_Assignment_.
Examine every line of the listing below. Count those containing "Newz" and state only the result.

_Data for this exercise_.

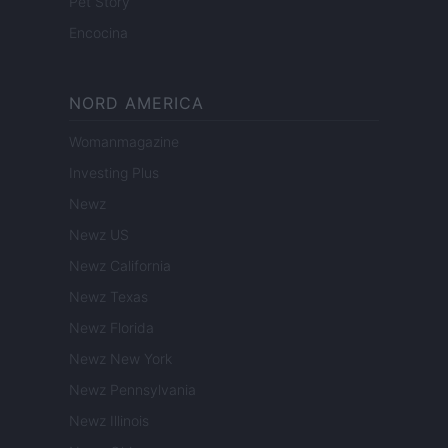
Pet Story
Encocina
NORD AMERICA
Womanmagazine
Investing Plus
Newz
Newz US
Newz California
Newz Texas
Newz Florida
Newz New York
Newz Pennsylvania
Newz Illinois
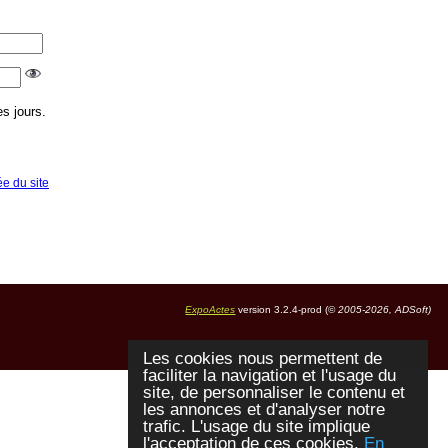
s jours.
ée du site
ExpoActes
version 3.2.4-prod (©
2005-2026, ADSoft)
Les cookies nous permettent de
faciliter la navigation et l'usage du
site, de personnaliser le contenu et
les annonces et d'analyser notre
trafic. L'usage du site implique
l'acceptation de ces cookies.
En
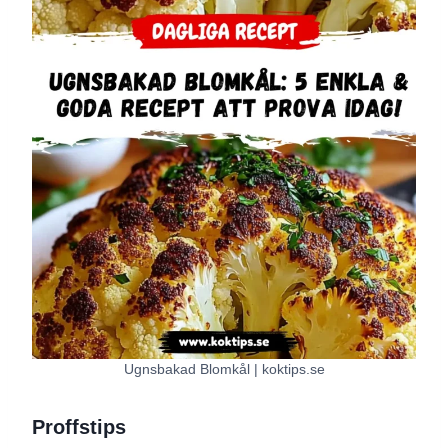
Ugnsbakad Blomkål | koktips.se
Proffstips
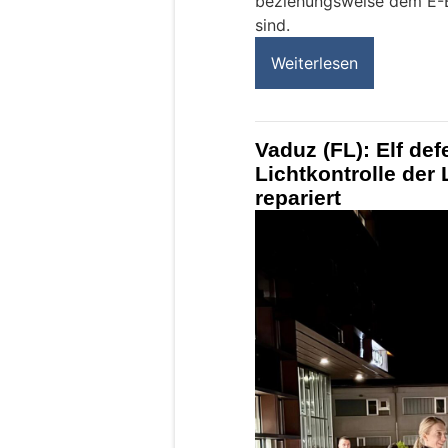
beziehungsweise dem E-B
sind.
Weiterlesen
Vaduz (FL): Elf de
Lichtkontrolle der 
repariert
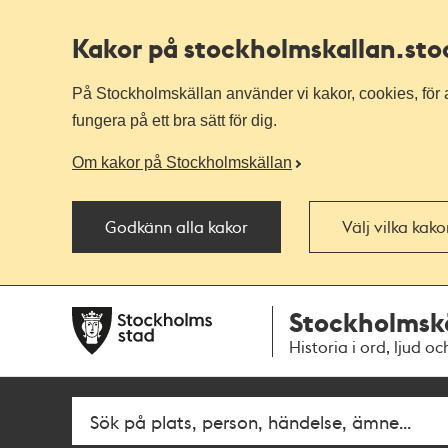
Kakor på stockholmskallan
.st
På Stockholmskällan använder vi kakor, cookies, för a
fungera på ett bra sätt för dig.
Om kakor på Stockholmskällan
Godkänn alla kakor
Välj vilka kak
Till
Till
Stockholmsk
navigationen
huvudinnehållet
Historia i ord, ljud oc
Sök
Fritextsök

* * *

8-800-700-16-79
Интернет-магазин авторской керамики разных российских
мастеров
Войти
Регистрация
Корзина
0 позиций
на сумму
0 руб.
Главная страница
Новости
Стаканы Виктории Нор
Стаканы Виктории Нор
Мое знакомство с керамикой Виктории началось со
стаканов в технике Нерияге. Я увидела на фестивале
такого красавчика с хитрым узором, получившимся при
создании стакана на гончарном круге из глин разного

_Answer area_.
8